The coalition has received $155,000 in contributions from two independent expenditure committees controlled by the state prison guards union. The committees have also paid Perata monthly consulting fees since January 2009. So far, the unions have paid Perata more than $409,000 through the June 30 filing period.
Quan said Tuesday that she wants the Public Ethics Commission to immediately determine whether the Coalition has spent $95,000 on the mayor's race and lift the limits on campaign spending for all the candidates. She also wants the commission to rule on her Public Ethics complaint that Perata has exceeded the voluntary spending limits through various campaign committees he controls, and force the candidate to return contributions that exceed the limits set by the city for the mayor's race. Quan also accuses Perata of using money from his own Hope 2010 Cure Cancer independent expenditure committee on his campaign.

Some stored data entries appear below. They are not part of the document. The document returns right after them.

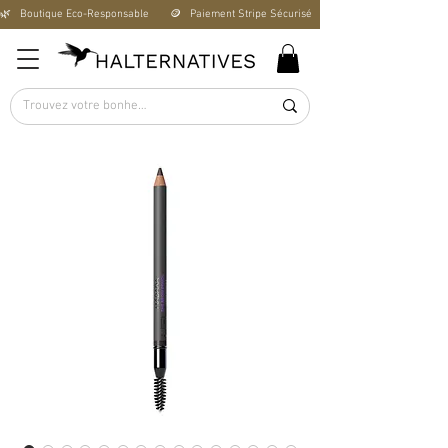
🌿   Boutique Éco-Responsable       🪙   Paiement Stripe Sécurisé        🚚   Livraison Offerte D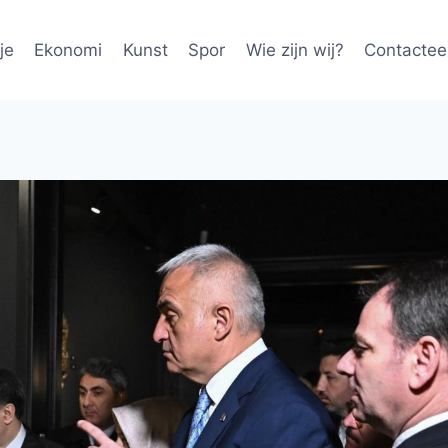
je
Ekonomi
Kunst
Spor
Wie zijn wij?
Contactee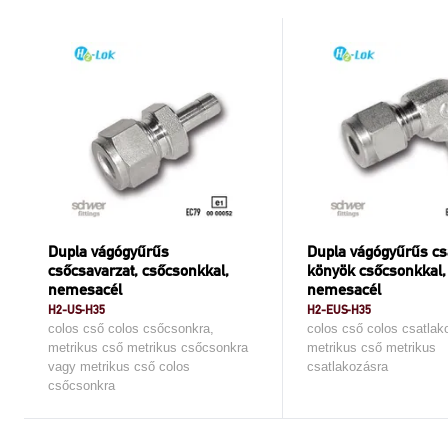
Dupla vágógyűrűs
Dupla vágógyűrűs cs
csőcsavarzat, csőcsonkkal,
könyök csőcsonkkal,
nemesacél
nemesacél
H2-US-H35
H2-EUS-H35
colos cső colos csőcsonkra,
colos cső colos csatlak
metrikus cső metrikus csőcsonkra
metrikus cső metrikus
vagy metrikus cső colos
csatlakozásra
csőcsonkra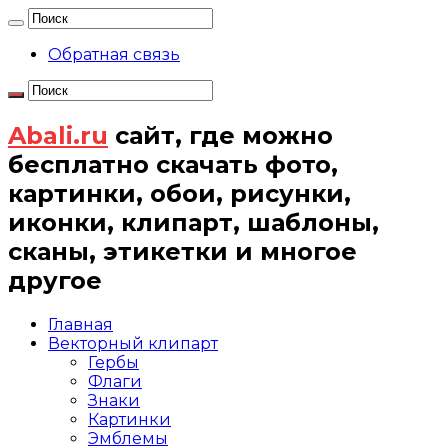
Обратная связь
Abali.ru
сайт, где можно
бесплатно скачать фото,
картинки, обои, рисунки,
иконки, клипарт, шаблоны,
сканы, этикетки и многое
другое
Главная
Векторный клипарт
Гербы
Флаги
Знаки
Картинки
Эмблемы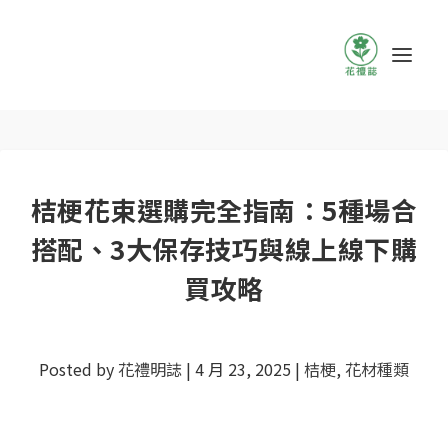
桔梗花束選購完全指南：5種場合
搭配、3大保存技巧與線上線下購
買攻略
Posted by
花禮明誌
|
4 月 23, 2025
|
桔梗
,
花材種類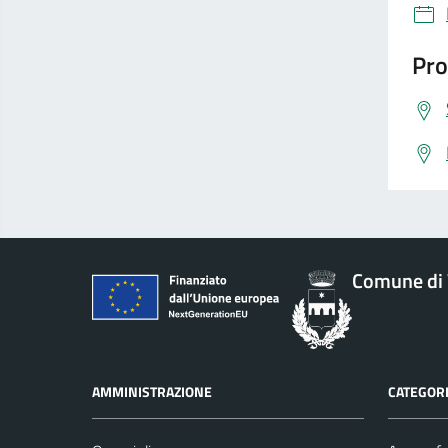
Pro
Comune di 
AMMINISTRAZIONE
CATEGORI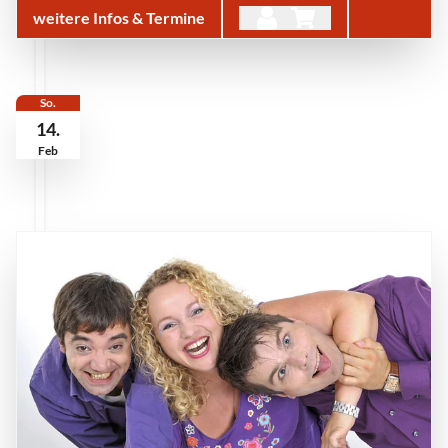
weitere Infos & Termine
So.
14.
Feb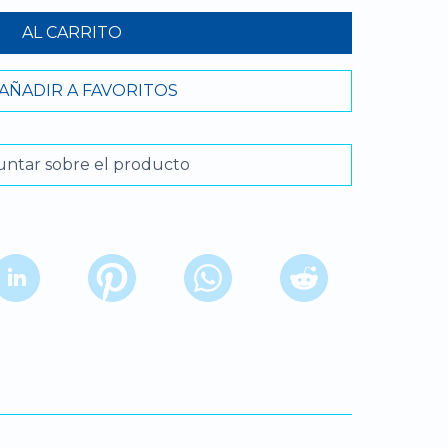
AL CARRITO
AÑADIR A FAVORITOS
ntar sobre el producto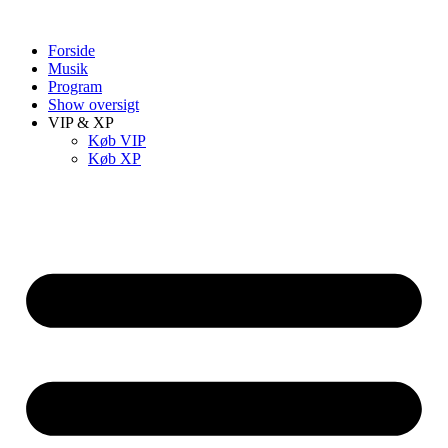
Videre
til
Forside
indhold
Musik
Program
Show oversigt
VIP & XP
Køb VIP
Køb XP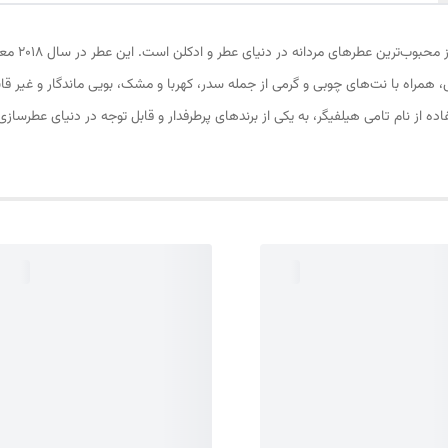
عطر تامی ن
ناس، همراه با نت‌های چوبی و گرمی از جمله سدر، کهربا و مشک، بویی ماندگار و غیر قا
ده از نام تامی هیلفیگر، به یکی از برندهای پرطرفدار و قابل توجه در دنیای عطرسازی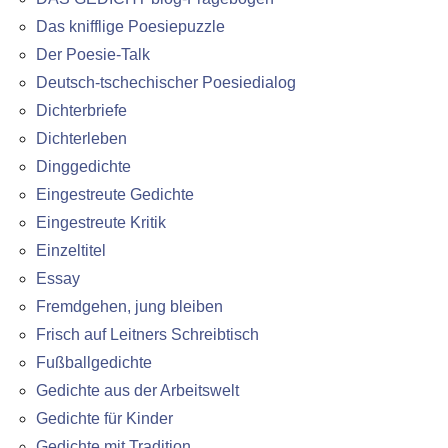
Das knifflige Poesiepuzzle
Der Poesie-Talk
Deutsch-tschechischer Poesiedialog
Dichterbriefe
Dichterleben
Dinggedichte
Eingestreute Gedichte
Eingestreute Kritik
Einzeltitel
Essay
Fremdgehen, jung bleiben
Frisch auf Leitners Schreibtisch
Fußballgedichte
Gedichte aus der Arbeitswelt
Gedichte für Kinder
Gedichte mit Tradition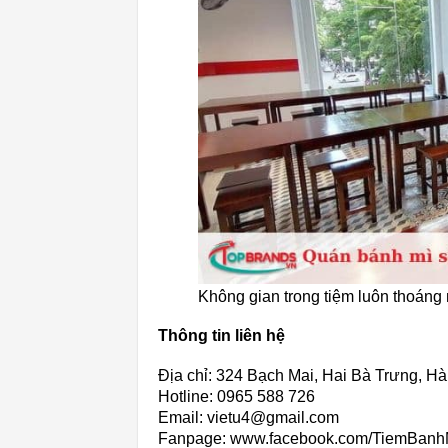
Không gian trong tiệm luôn thoáng
Thông tin liên hệ
Địa chỉ: 324 Bạch Mai, Hai Bà Trưng, Hà
Hotline: 0965 588 726
Email: vietu4@gmail.com
Fanpage: www.facebook.com/TiemBan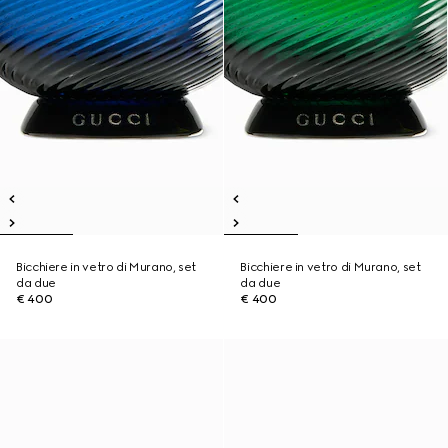
Bicchiere in vetro di Murano, set
Bicchiere in vetro di Murano, set
da due
da due
€ 400
€ 400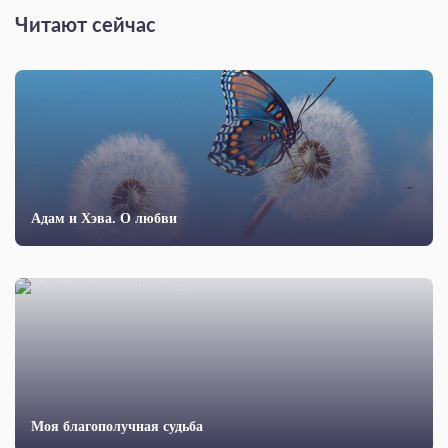
Читают сейчас
Адам и Хэва. О любви
Моя благополучная судьба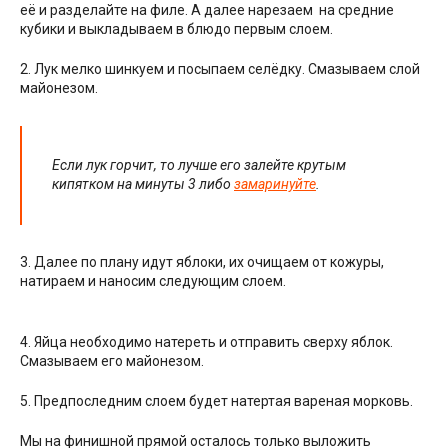
её и разделайте на филе. А далее нарезаем на средние
кубики и выкладываем в блюдо первым слоем.
2. Лук мелко шинкуем и посыпаем селёдку. Смазываем слой
майонезом.
Если лук горчит, то лучше его залейте крутым
кипятком на минуты 3 либо
замаринуйте
.
3. Далее по плану идут яблоки, их очищаем от кожуры,
натираем и наносим следующим слоем.
4. Яйца необходимо натереть и отправить сверху яблок.
Смазываем его майонезом.
5. Предпоследним слоем будет натертая вареная морковь.
Мы на финишной прямой осталось только выложить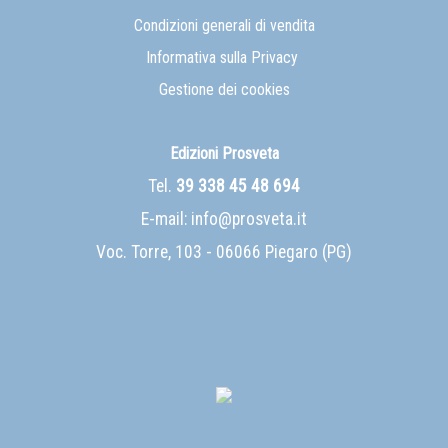
Condizioni generali di vendita
Informativa sulla Privacy
Gestione dei cookies
Edizioni Prosveta
Tel.
39 338 45 48 694
E-mail:
info@prosveta.it
Voc. Torre, 103 - 06066 Piegaro (PG)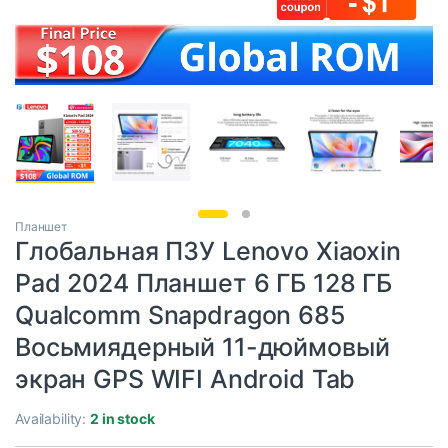
Планшет
Глобальная ПЗУ Lenovo Xiaoxin
Pad 2024 Планшет 6 ГБ 128 ГБ
Qualcomm Snapdragon 685
Восьмиядерный 11-дюймовый
экран GPS WIFI Android Tab
Availability:
2 in stock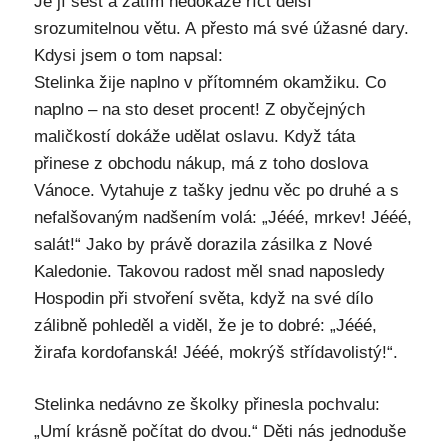
Je jí šest a zatím nedokáže říct delší
srozumitelnou větu. A přesto má své úžasné dary.
Kdysi jsem o tom napsal:
Stelinka žije naplno v přítomném okamžiku. Co
naplno – na sto deset procent! Z obyčejných
maličkostí dokáže udělat oslavu. Když táta
přinese z obchodu nákup, má z toho doslova
Vánoce. Vytahuje z tašky jednu věc po druhé a s
nefalšovaným nadšením volá: „Jééé, mrkev! Jééé,
salát!“ Jako by právě dorazila zásilka z Nové
Kaledonie. Takovou radost měl snad naposledy
Hospodin při stvoření světa, když na své dílo
zálibně pohleděl a viděl, že je to dobré: „Jééé,
žirafa kordofanská! Jééé, mokrýš střídavolistý!“.
Stelinka nedávno ze školky přinesla pochvalu:
„Umí krásně počítat do dvou.“ Děti nás jednoduše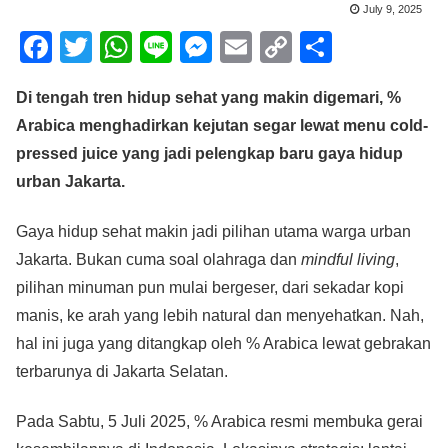
July 9, 2025
F
T
W
Li
M
E
C
S
a
wi
h
n
e
m
o
h
Di tengah tren hidup sehat yang makin digemari, %
c
tt
at
e
ss
ail
p
ar
Arabica menghadirkan kejutan segar lewat menu cold-
e
er
s
e
y
e
pressed juice yang jadi pelengkap baru gaya hidup
b
A
n
Li
urban Jakarta.
o
p
g
n
o
p
er
k
Gaya hidup sehat makin jadi pilihan utama warga urban
Jakarta. Bukan cuma soal olahraga dan
mindful living
,
k
pilihan minuman pun mulai bergeser, dari sekadar kopi
manis, ke arah yang lebih natural dan menyehatkan. Nah,
hal ini juga yang ditangkap oleh % Arabica lewat gebrakan
terbarunya di Jakarta Selatan.
Pada Sabtu, 5 Juli 2025, % Arabica resmi membuka gerai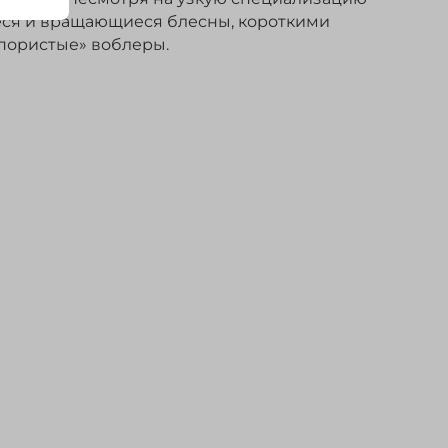
иеся и вращающиеся блесны, короткими
пористые» воблеры.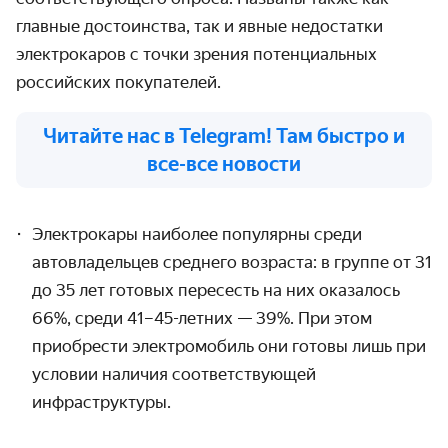
главные достоинства, так и явные недостатки
электрокаров с точки зрения потенциальных
российских покупателей.
Читайте нас в Telegram! Там быстро и
все-все новости
Электрокары наиболее популярны среди
автовладельцев среднего возраста: в группе от 31
до 35 лет готовых пересесть на них оказалось
66%, среди 41–45-летних — 39%. При этом
приобрести электромобиль они готовы лишь при
условии наличия соответствующей
инфраструктуры.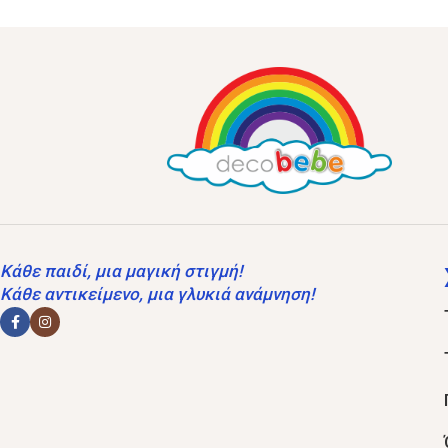
Κάθε παιδί, μια μαγική στιγμή!
Κάθε αντικείμενο, μια γλυκιά ανάμνηση!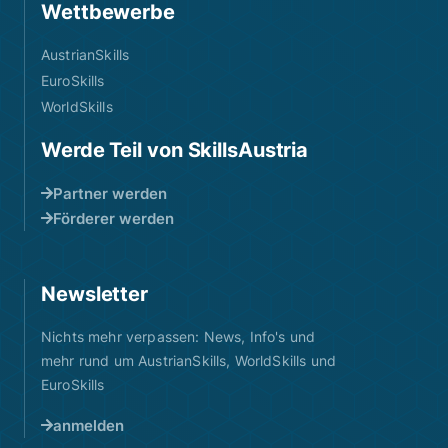
Wettbewerbe
AustrianSkills
EuroSkills
WorldSkills
Werde Teil von SkillsAustria
Partner werden
Förderer werden
Newsletter
Nichts mehr verpassen: News, Info's und
mehr rund um AustrianSkills, WorldSkills und
EuroSkills
anmelden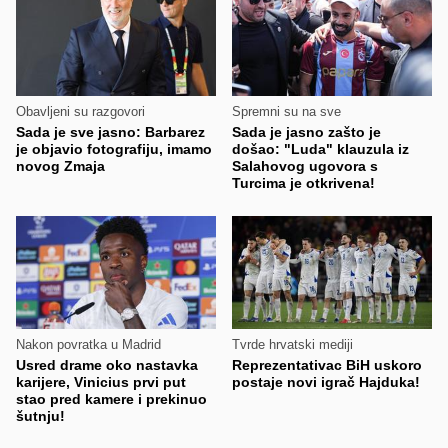
Obavljeni su razgovori
Spremni su na sve
Sada je sve jasno: Barbarez
Sada je jasno zašto je
je objavio fotografiju, imamo
došao: "Luda" klauzula iz
novog Zmaja
Salahovog ugovora s
Turcima je otkrivena!
Nakon povratka u Madrid
Tvrde hrvatski mediji
Usred drame oko nastavka
Reprezentativac BiH uskoro
karijere, Vinicius prvi put
postaje novi igrač Hajduka!
stao pred kamere i prekinuo
šutnju!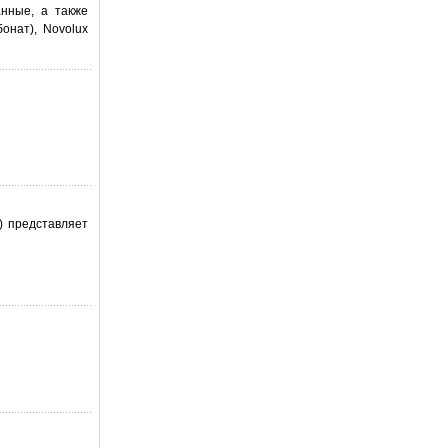
анные, а также
онат), Novolux
) представляет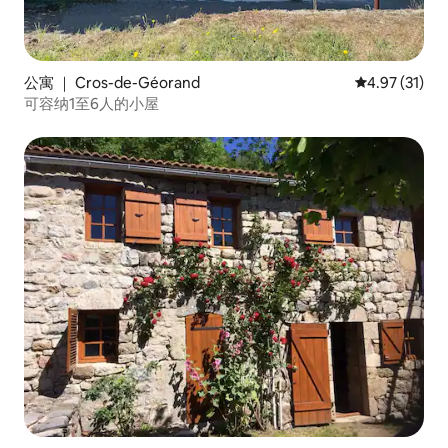
公寓 ｜ Cros-de-Géorand
平均评分 4.9
4.97 (31)
可容纳1至6人的小屋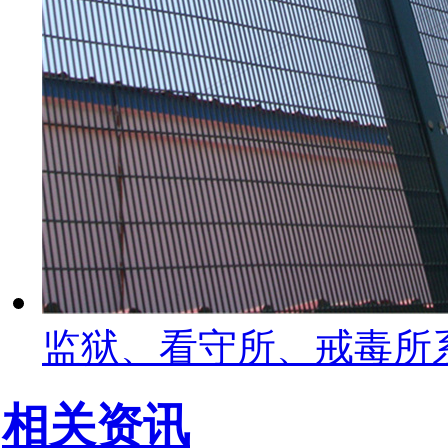
监狱、看守所、戒毒所
相关资讯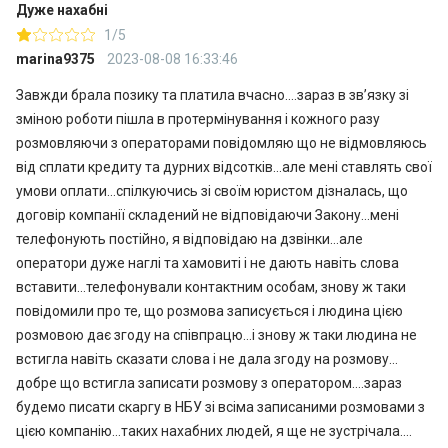
Дуже нахабні
1/5
marina9375
2023-08-08 16:33:46
Завжди брала позику та платила вчасно….зараз в звʼязку зі
зміною роботи пішла в протермінування і кожного разу
розмовляючи з операторами повідомляю що не відмовляюсь
від сплати кредиту та дурних відсотків…але мені ставлять свої
умови оплати…спілкуючись зі своїм юристом дізналась, що
договір компанії складений не відповідаючи Закону…мені
телефонують постійно, я відповідаю на дзвінки…але
оператори дуже наглі та хамовиті і не дають навіть слова
вставити…телефонували контактним особам, знову ж таки
повідомили про те, що розмова записується і людина цією
розмовою дає згоду на співпрацю…і знову ж таки людина не
встигла навіть сказати слова і не дала згоду на розмову…
добре що встигла записати розмову з оператором….зараз
будемо писати скаргу в НБУ зі всіма записаними розмовами з
цією компанію…таких нахабних людей, я ще не зустрічала….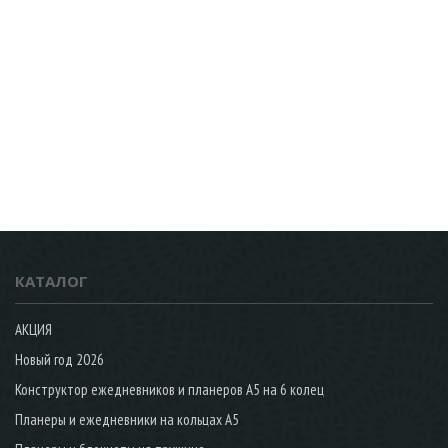
КАТАЛОГ
АКЦИЯ
Новый год 2026
Конструктор ежедневников и планеров А5 на 6 колец
Планеры и ежедневники на кольцах А5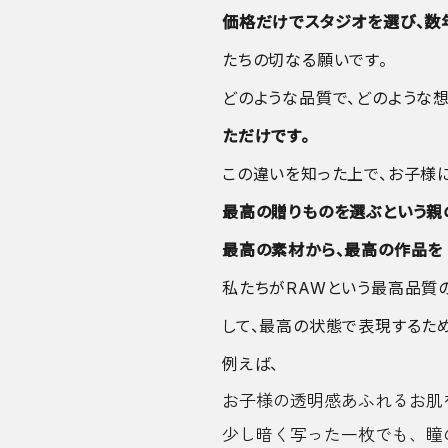
価格だけでスタジオを選び、数
たちの切なる願いです。
どのような品質で、どのような
ただけです。
この違いを知った上で、お子様
最高の贈りものを選ぶという親
最高の素材から、最高の作品を
私たちがRAWという最高品質
して、最高の状態で表現するため
例えば、
お子様の透明感あふれるお肌
少し暗く写った一枚でも、瞳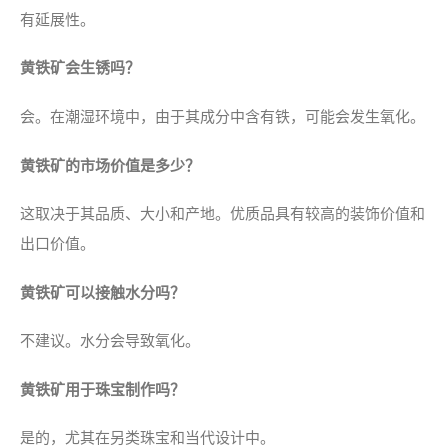
有延展性。
黄铁矿会生锈吗？
会。在潮湿环境中，由于其成分中含有铁，可能会发生氧化。
黄铁矿的市场价值是多少？
这取决于其品质、大小和产地。优质品具有较高的装饰价值和
出口价值。
黄铁矿可以接触水分吗？
不建议。水分会导致氧化。
黄铁矿用于珠宝制作吗？
是的，尤其在另类珠宝和当代设计中。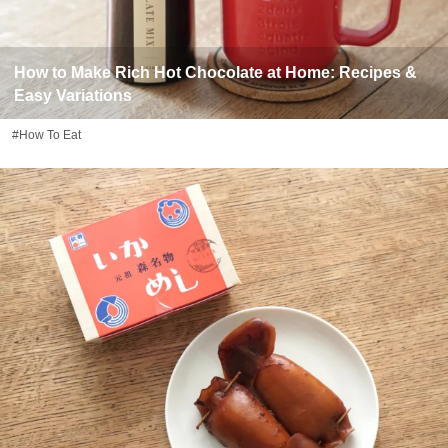
How to Make Rich Hot Chocolate at Home: Recipes &
Easy Variations
#How To Eat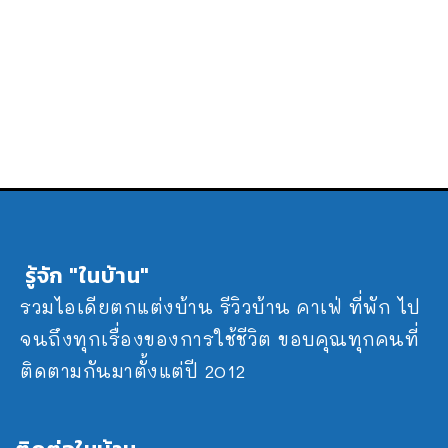
รู้จัก "ในบ้าน"
รวมไอเดียตกแต่งบ้าน รีวิวบ้าน คาเฟ่ ที่พัก ไป
จนถึงทุกเรื่องของการใช้ชีวิต ขอบคุณทุกคนที่
ติดตามกันมาตั้งแต่ปี 2012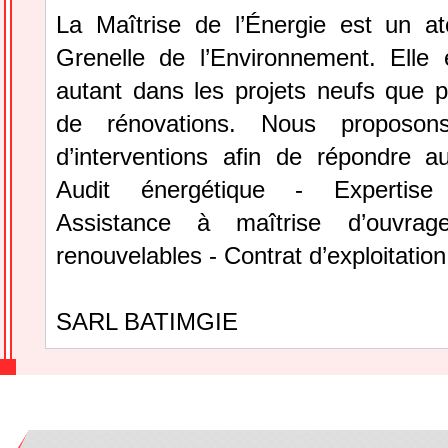
La Maîtrise de l’Énergie est un a
Grenelle de l’Environnement. Elle 
autant dans les projets neufs que p
de rénovations. Nous proposon
d’interventions afin de répondre a
Audit énergétique - Expertise
Assistance à maîtrise d’ouvrag
renouvelables - Contrat d’exploitation
SARL BATIMGIE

"Don Perata has circumvented the requirements of the Oakland Campaign Reform Act through the use of two committees which he controls 'Hope 2010,' and the 'Coalition for a Safer California' to solicit funds from individuals in excess of the $700 per person limit. He has also spent those funds in support of his campaign for mayor," said Dan Siegel, attorney for Jean Quan. The complaint details how the committees violated the city's regulations.
Dan Purnell, executive director of the Public Ethics Commission, confirmed that the commission has received Quan's complaint but it was not on Wednesday's commission agenda. Commission procedures require that he conduct an investigation and produce a preliminary report before any formal action is taken by the commission.
Purnell also said that once the expenditure ceilings are lifted, all the mayoral candidates are free to continue to collect donations in the amount of $700 from individuals and $1,300 from committees.